Forty-three witnesses were expected at the hearing.
Newly appointed Dist. Atty. Joseph Busch refused to make any comment on a possible second indictment against “family” members.
The request for a second indictment on apparent conspiracy charges centers around the LSD overdose in Honolulu of a prosecution witness in the Tate-LaBianca trial.
The prosecutor in the case charged several female “family” members had attempted to murder Barbara Hoyt, who testified to overhearing a “confession” by one of the defendants.
She disappeared from the ranch where Manson and his followers lived in August 1969, about the same time that the murders at the home of actress Sharon Tate and market owner Leno LaBianca took place.
District attorney’s investigators have said that Shea’s murder and disappearance was told by former Manson “family” members and appeared in a book subsequently written with their cooperation.
According to the book, Shea was waylaid as he came back to the ranch after a drinking session in nearby Chatsworth. The killers dragged the lanky unconscious victim to a remote area apparently behind the movie ranch and stabbed him “at least 50 times.”
As they marveled at his stamina, remaining alive despite the numerous wounds, Shea reportedly pleaded for his life asking, “Why?”
“You know why,” the killers reportedly answered.
Shea was married to a black woman, which Manson allegedly bitterly resented. Shea also had had numerous arguments with the cult chieftain.
According to family members, one of the four killers cut off Shea’s head with a machete and the body was cut into pieces before being buried.
Sheriff’s investigators who have hunted repeatedly throughout the 40-acre movie ranch and the surrounding hills have been unable to find even a clue as to the ranch hand’s fate.
None of Shea’s friends, including his wife, whom he married a month before his disappearance, has reported seeing him since mid-August 1969.

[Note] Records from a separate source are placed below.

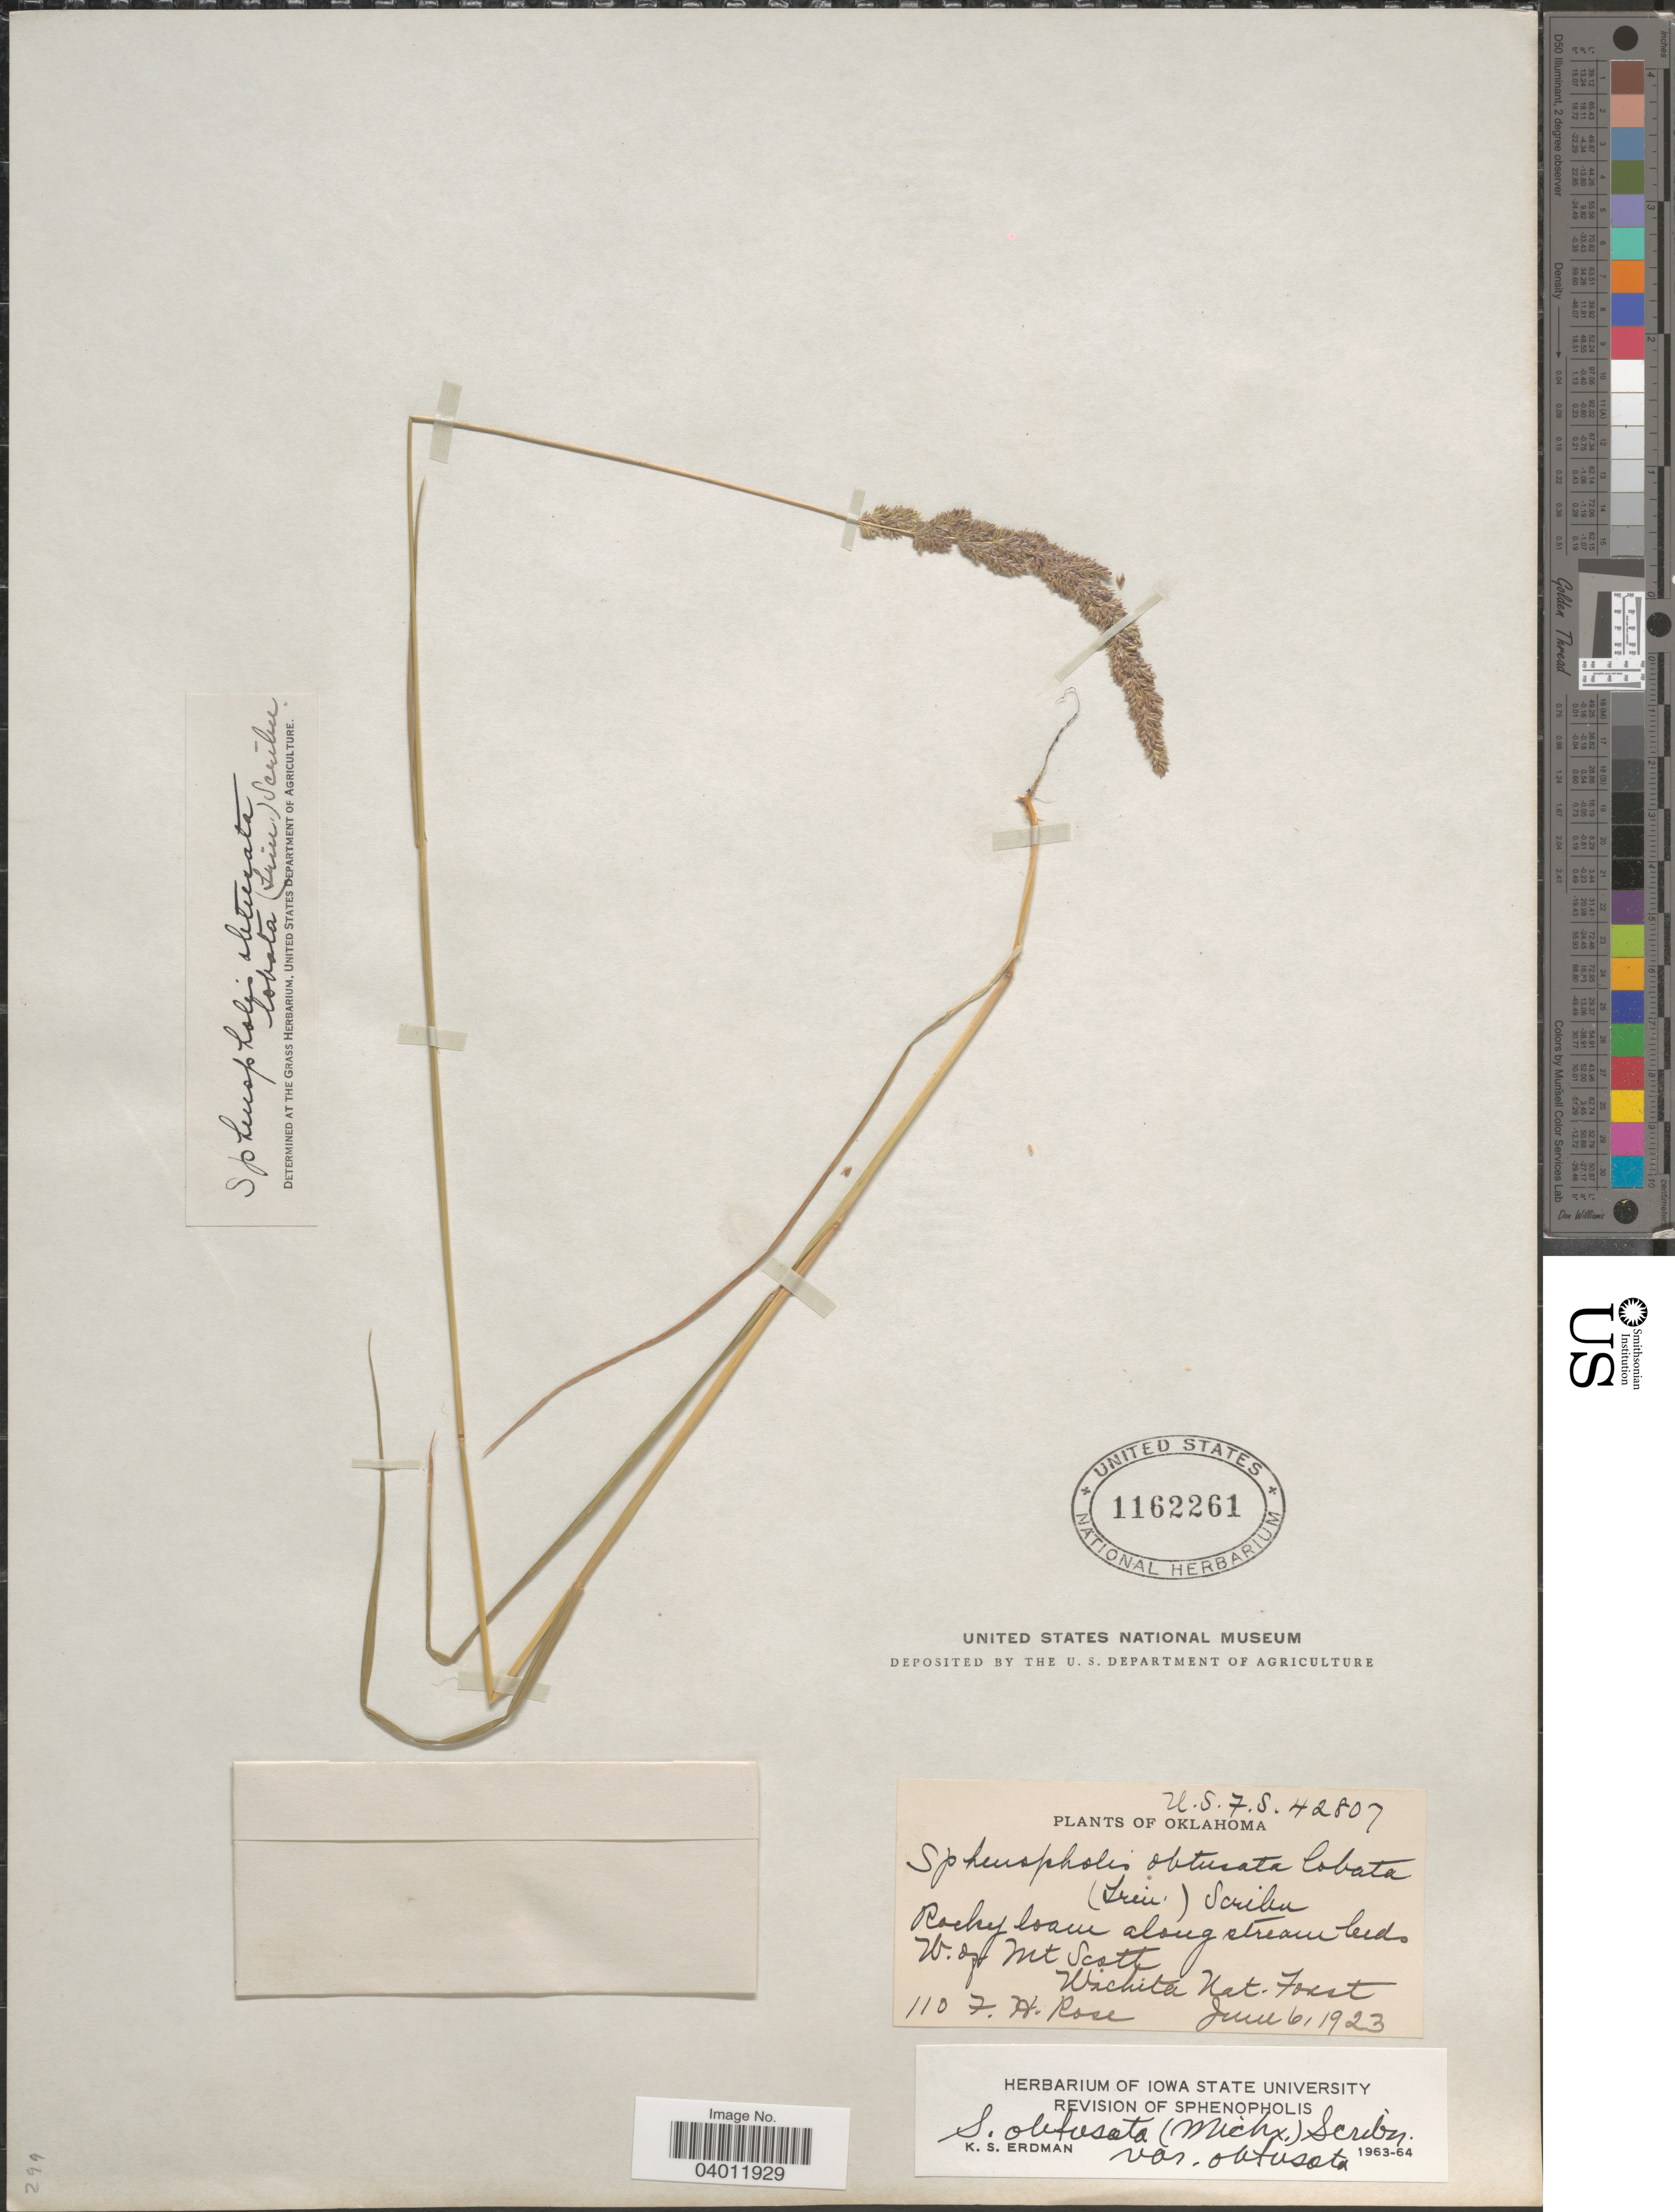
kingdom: Plantae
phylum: Tracheophyta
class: Liliopsida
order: Poales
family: Poaceae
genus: Sphenopholis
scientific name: Sphenopholis obtusata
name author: (Michx.) Scribn.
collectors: F. H. Rose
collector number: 110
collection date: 1923-06-06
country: United States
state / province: Oklahoma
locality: W. of Mt Scott. Wichita Nat. Forest.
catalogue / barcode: US 1162261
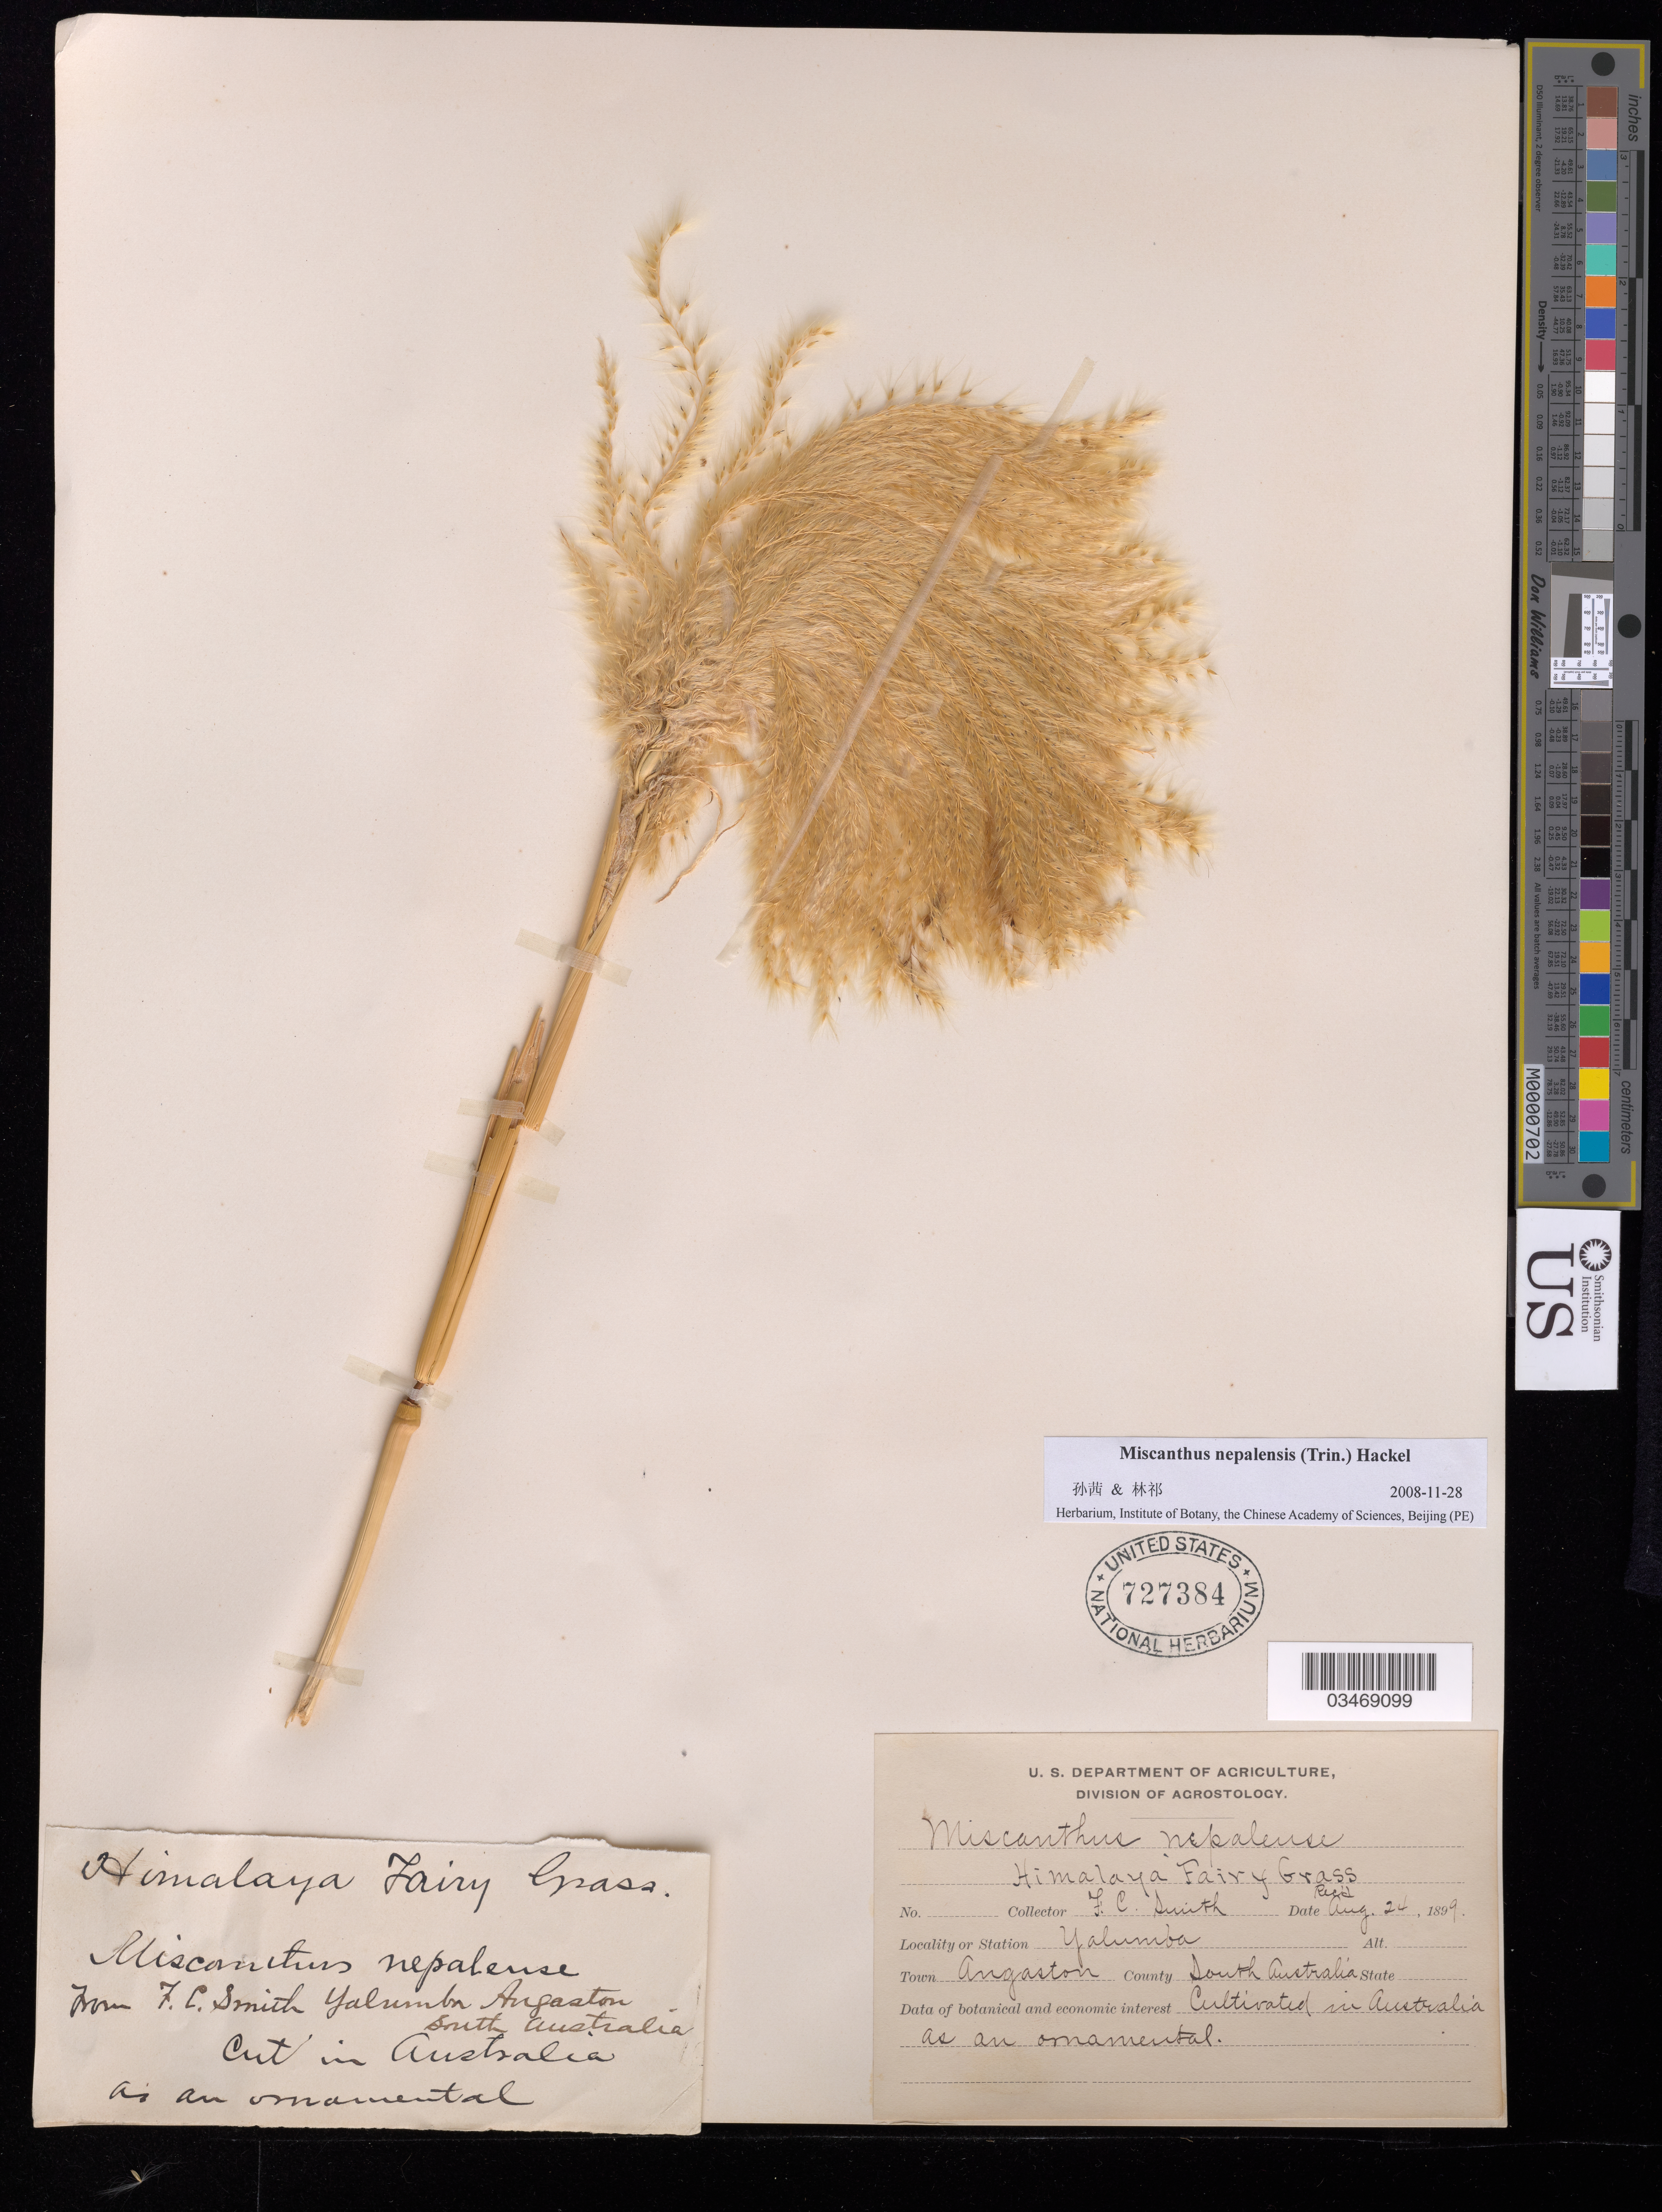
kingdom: Plantae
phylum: Tracheophyta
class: Liliopsida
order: Poales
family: Poaceae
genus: Miscanthus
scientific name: Miscanthus nepalensis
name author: (Trin.) Hack.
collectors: F. Smith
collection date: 1899-08-24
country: Australia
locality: Yalumba. Angaston. South Australia.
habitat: Cult. in Australia as an ornamental.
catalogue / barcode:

Shea’s car, however, bearing palm prints of at least one of the suspects, was found abandoned in the San Fernando Valley.
The disappearance of Shea was likened by the chief prosecutor in the Tate-LaBianca trial to the disappearance of attorney Ronald Hughes.
Hughes disappeared in the Sespe Hot Springs area of the Los Padres National Forest the day after Thanksgiving and has not been heard from since. Despite intensive ground and air searches, no trace of the missing attorney has been found. Some personal possessions were found in a car abandoned near the area.
Meanwhile, the trial of Manson and his three girl followers is expected to resume Wednesday, after an in-chambers session between attorneys and Los Angeles Superior Court Judge Charles Older Tuesday afternoon.
Maxwell Keith, appointed by the judge to replace the missing Hughes, is expected to report to Judge Older Tuesday on whether he has had sufficient time to read the more than 18,000 page trial transcript and prepare closing arguments for his client, Leslie Van Houten.